Police catch a man selling toilet paper for $60, but his family insist it's a 'fair' price to charge

Coronavirus has seen basic things we took for granted, such as hand sanitiser and toilet roll, become sought-after commodities.

Remember the man who stockpiled 17,000 bottles of hand sanitiser and had to end up donating them? Well according to local news outlets in Michigan, a man has found himself in hot water with police for selling toilet roll for $60.

The reports say that a 64-year-old man is accused of selling the toilet paper in a parking lot from his car. He could potentially be charged with misdemeanour counts of “soliciting, canvassing and peddling” during an arraignment scheduled for 5 May.

Mike Arcuragi originally spotted the man selling the toilet paper and couldn’t believe what he saw. Arcuragi posted a photoof the alleged toilet paper profiteer on Facebook, and it was shared nearly 4,000 times.

He told Detroit’s Metro Times:

I was in awe, I was shocked, I was mad.

I feel that it is people like this that gives a bad name to all mankind.

I wish people that do go into the stores would buy what they need and not hoard. They are not thinking of the next person but only of themselves.

But the man's family told the same publication that he wasn't hoarding supplies for profit. They say he works for a cleaning company, which is where he acquired the stock. In a plot twist few saw coming, they also claim that $60 is actually the standard rate for the large packages he was selling.

In a statement to Metro Times, they write:

Not aware of solicitation laws, my father-in-law went to the Meijer parking lot to sell toilet paper at retail price. As can be seen from pictures, he was selling a case that contained 80 Georgia Pacific toilet paper rolls that cost $63 after tax at Walmart, to provide just one example.

He intended to make up for the well-known shortage of toilet paper throughout the state and country. He was not hoarding; the cases are stock from his business and he wanted to make them available to the public at fair market value.

Those individuals and media outlets who have accused him of "price-gouging" should be ashamed, and we are disgusted with those who have threatened him. These threats have caused much anxiety and worry in our family. His actions were a fair response to people's needs.

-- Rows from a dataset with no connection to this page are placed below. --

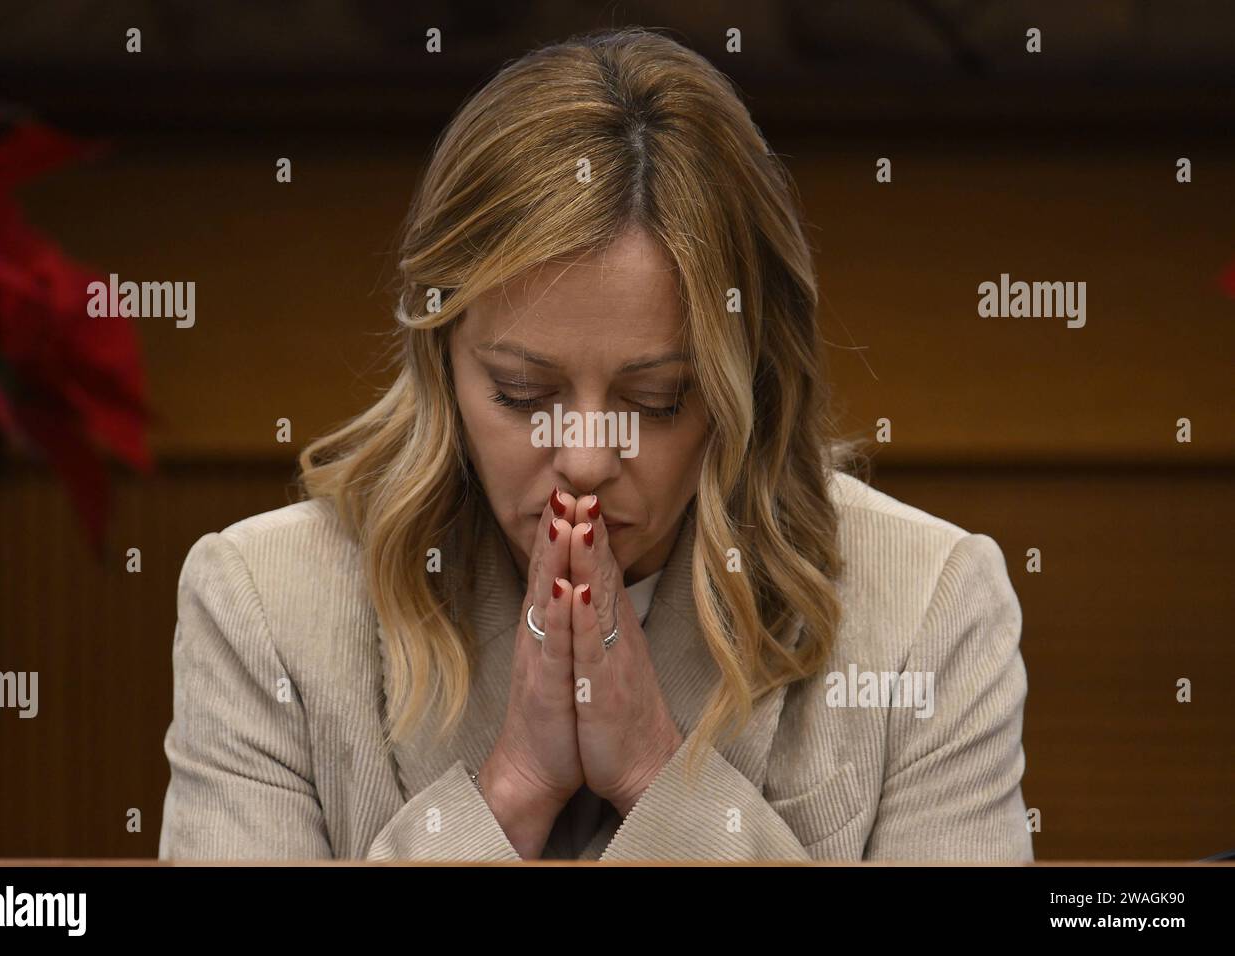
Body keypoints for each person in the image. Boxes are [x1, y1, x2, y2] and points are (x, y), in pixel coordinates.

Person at [157, 27, 1033, 862]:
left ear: (748, 383)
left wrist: (659, 774)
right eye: (522, 394)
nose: (583, 456)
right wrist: (511, 791)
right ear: (440, 361)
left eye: (655, 400)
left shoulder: (929, 610)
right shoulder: (264, 607)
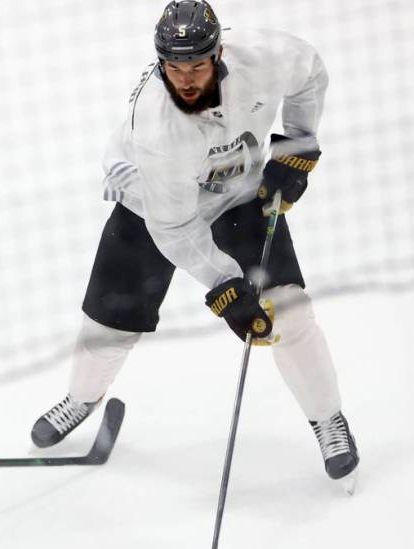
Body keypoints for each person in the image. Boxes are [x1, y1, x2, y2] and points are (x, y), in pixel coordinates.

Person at [30, 1, 359, 490]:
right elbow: (177, 229)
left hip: (241, 196)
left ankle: (327, 417)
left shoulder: (264, 55)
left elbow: (309, 71)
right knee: (108, 322)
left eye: (197, 66)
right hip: (153, 206)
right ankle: (84, 396)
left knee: (289, 311)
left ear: (220, 52)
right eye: (174, 68)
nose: (184, 80)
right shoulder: (159, 131)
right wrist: (227, 289)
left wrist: (296, 144)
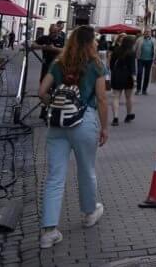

This tale might be a reminder that viral social media stories are often more complicated than they seem.

But the news comes as Michigan attorney general Dan Nessel announced her office received more than 2,000 complaints of “price-gouging”. Michigan governor Gretchen Whitmer has signed an order for tougher restrictions on businesses trying to price gouge shoppers during the coronavirus outbreak.